The soluble guanylyl cyclase (sGC), the main nitric oxide (NO) receptor in mammalian cells, is a heterodimeric hemoprotein composed of an α and β subunits, that catalyzes the conversion of guanosine-5’-triphosphate (GTP) into the second messenger 3’,5’-cyclic guanosine monophosphate (cGMP). Four different subunits have been identified, namely, α₁, α₂, β₁ and β₂; while the α₁/β₁ and α₂/β₁ heterodimeric isoforms have been extensively characterized and their function well described, the role of β₂ subunit has remained elusive. The aim of this study is the expression and purification of the human β₂ subunit, and its functional characterization. To this end, recombinant baculovirus encoding the human β₂ subunit were generated and used to infect Sf9 insect cells. To optimize the expression of β₂several small scale tests were performed, and the best expression condition was identified and used to produce and purify the enzyme via an affinity and a size exclusion chromatography.

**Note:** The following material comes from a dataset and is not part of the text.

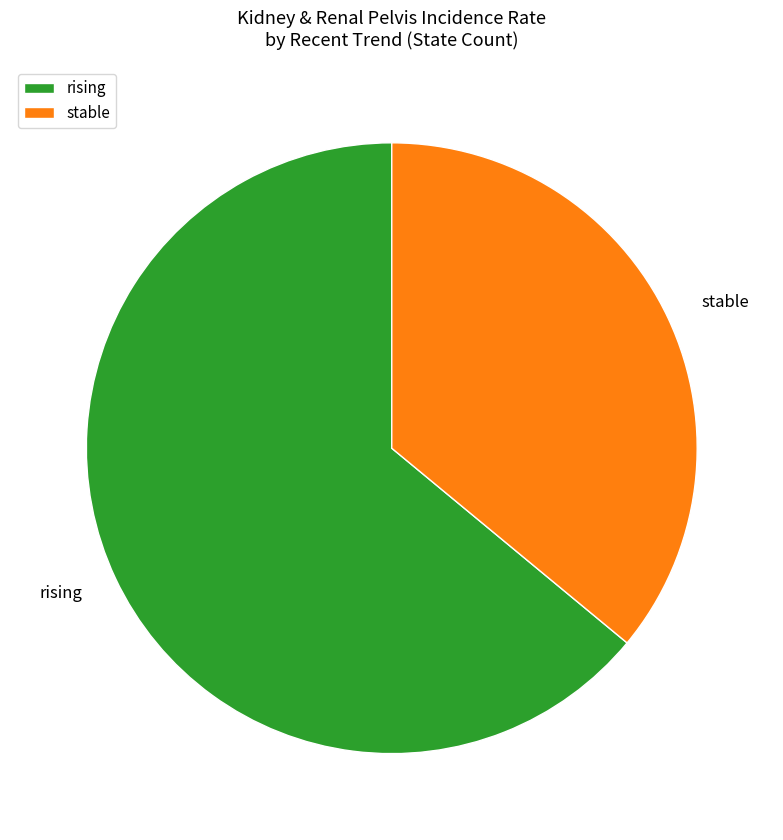

Is it true that stable is 36% of the pie?

True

The purified human β₂ protein is catalytically active in the presence of 3 mM Mg²⁺ and 3 mM Mn²⁺ and was identified in a monomeric form. However, results also suggest the presence of a homodimeric state. The human β₂ subunit lacks the spectroscopic features of a hemic protein and does not respond to NO, indicating that the protein does not bind the heme group, in opposition to the reported to rat β₂. Moreover, the protein is not activated by BAY 60-2770, which is a well know hemefree-sGC activator. In addition, co-expression tests of β₂ subunit with α₂ showed that α2/β2 complex does not seem to be active, unlike the α₂/β₁heterodimeric isoform, which is a catalytically active and NOsensitive enzyme, as previously reported.

The work presented in this master thesis suggests that human β₂subunit is a catalytically active enzyme, lacking the heterodimeric structure usually reported to sGC proteins.